Idle Rambles, a Memoir
A BOOK-LENGTH SERIES OF ESSAYS, EACH HEADED BY HAIKU
Something happened that Karla Kratz could not explain when she moved to a Pennsylvania mountaintop subdivision. She couldn’t stop walking -- up and down, up and down the slope in all weather from her four-bedroom house to the ridge trails. She wandered and wrote haiku, twice a day, every day, looking, listening, tasting, sniffing, and feeling her way. For twenty-four years.
The landscape changed and she was there to report it. Her family enlarged and diminished and she chronicled that. She herself transformed -- or maybe just aged. And then she walked away.
Idle Rambles is her memoir. Using a traditional Japanese form called haibun — haiku interspersed with descriptions of nature and wildlife — Kratz begins with her move as a thirty-something newspaper reporter, wife, and mother from Midwest flatlands to that Eastern hillside. The record of her walks arcs to her abandonment of the mountain: retired, widowed, and empty-nested.
Kratz’s thoughts touch on Urban Sprawl, Environment, Natural History, Geography, Geology, History, Haiku, Martial Arts, and more. Essays describe horror at the sight of unexpected new guardrails; foibles of her daughter’s dogs, who were her walking companions; failing to outrun a thunderstorm; depredations to the forest by home builders; seclusion of practicing Tai Chi on wooded lots as yet unbuilt; addressing an unresponsive ladies’ group on environmental protection of the mountain; picking berries with a five-year-old neighbor; taking walks with her toddler granddaughter; memories of weeding with her own grandmother; reflections on quirky neighbors; ruminations on the sounds of wind chimes, insects, wind, water, leaves, and voices — human and animal.
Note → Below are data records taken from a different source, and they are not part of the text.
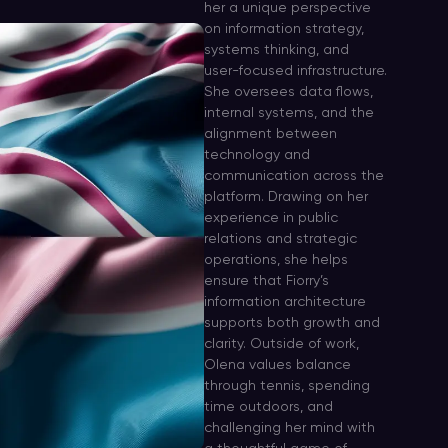
her a unique perspective
on information strategy,
systems thinking, and
user-focused infrastructure.
She oversees data flows,
internal systems, and the
alignment between
technology and
communication across the
platform. Drawing on her
experience in public
relations and strategic
operations, she helps
ensure that Fiorry’s
information architecture
supports both growth and
clarity. Outside of work,
Olena values balance
through tennis, spending
time outdoors, and
challenging her mind with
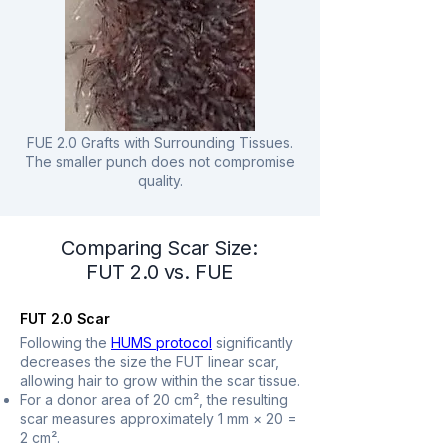
FUE 2.0 Grafts with Surrounding Tissues.
The smaller punch does not compromise
quality.
Comparing Scar Size:
FUT 2.0 vs. FUE
FUT 2.0 Scar
Following the
HUMS protocol
significantly
decreases the size the FUT linear scar,
allowing hair to grow within the scar tissue.
For a donor area of 20 cm², the resulting
scar measures approximately 1 mm × 20 =
2 cm².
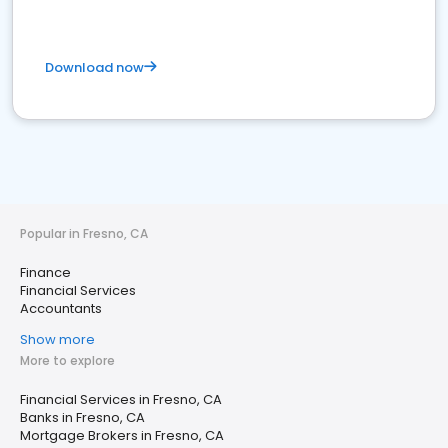
Download now
Popular in Fresno, CA
Finance
Financial Services
Accountants
Show more
More to explore
Financial Services in Fresno, CA
Banks in Fresno, CA
Mortgage Brokers in Fresno, CA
She obsessively made it all into poems and essays. “I had to put it into words to really see it.”
Progressing through the seasons, the stories reveal the mountain forest’s history: clear-cut five or six times since the colonial era — geography: part of Pennsylvania's ridge system that carries the Appalachian Trail — geology: a remnant of towering mountains and sandy seabeds that split eons ago from the African continent — ecology: “I’m a non-native here myself;” she writes.
The 78,000-word manuscript, including about six photos by the author, is presently in search of a publisher.